### EXTRAIT DE PAGE:
####

Trois ans après le choc La nuit du 12, Dominique Moll revient avec Dossier 137, une œuvre toute aussi forte du point de vue cinématographique, mais dont la dimension politique est encore plus affirmée. En s’intéressant aux questions des violences policières, le film fait face à un sujet brûlant de notre époque, qui déchire régulièrement la société française. Au-delà de la période des Gilets jaunes qu’aborde le film, ce sujet fait malheureusement surface régulièrement dans notre actualité politique réveillant les antagonismes. On ne compte plus les affaires qui ont secoué le pays depuis 20 ans : Zyed et Bouna, Adama Traoré, Michel Zecler, Sainte-Soline ou Nahel… Cette liste malheureusement non-exhaustive, loin s’en faut, tous les français la connaissent, ont suivi les couvertures médiatiques, les « réponses » circonstancielles des politiques (ou l’absence de celles-ci !) et en ont une opinion tranchée. Dominique Moll parvient à éviter les écueils du manichéisme. Il ne s’agit pas de montrer les « gentils Gilets jaunes », contre les « méchants flics ». Les problèmes et les causes sont infiniment plus complexes et structurelles. Il ne cherche ni à accuser gratuitement ni à blanchir par confort. Moll préfère dévoiler les mécanismes, les pressions, les défaillances d’une administration et de politiques qui empêchent parfois la police d’être à la hauteur de la mission qui devrait la guider : agir avec justice et honneur. Le film refuse la caricature, mais ne masque rien des dysfonctionnements à l’œuvre. Il interroge sans relâche ce qui grince, ce qui déraille, ce qui conduit à la fracture. Sa mise en scène précise, tendue, donne chair à cette inquiétude sourde qui traverse tout le pays, à défaut de changer quoi que ce soit. Dossier 137 est une œuvre essentielle car elle a le courage de montrer ce que beaucoup veulent glisser sous le tapis. Et tant pis si certains éditorialistes de la Bollosphère s’étouffent devant le film.

####

[Éléments de données stockés]
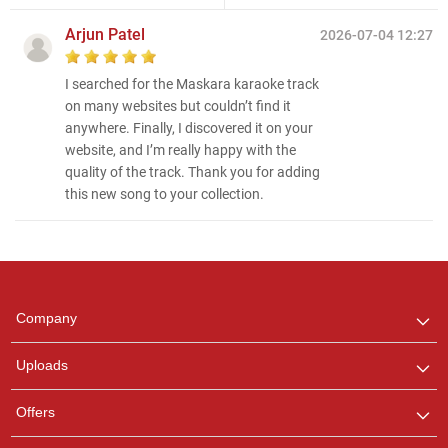
Arjun Patel
2026-07-04 12:27
I searched for the Maskara karaoke track
on many websites but couldn’t find it
anywhere. Finally, I discovered it on your
website, and I’m really happy with the
quality of the track. Thank you for adding
this new song to your collection.
Regional Karaoke
Team
We are here to help. Chat
Company
with us on WhatsApp for
any queries.
Uploads
Offers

####

### CONSIGNES:
1/ Relevez toutes les affaires que la critique de Dossier 137 cite comme ayant secoué le pays depuis 20 ans.
2/ Modifiez l'ensemble des enregistrements en remplaçant « track » par « recording », sans rien changer d'autre. Omettez les images dans la réponse.

### RÉPONSES RÉDIGÉES:
1/
- Zyed et Bouna
- Adama Traoré
- Michel Zecler
- Sainte-Soline
- Nahel

2/
Arjun Patel
2026-07-04 12:27
I searched for the Maskara karaoke recording
on many websites but couldn’t find it
anywhere. Finally, I discovered it on your
website, and I’m really happy with the
quality of the recording. Thank you for adding
this new song to your collection.
Regional Karaoke
Team
We are here to help. Chat
Company
with us on WhatsApp for
any queries.
Uploads
Offers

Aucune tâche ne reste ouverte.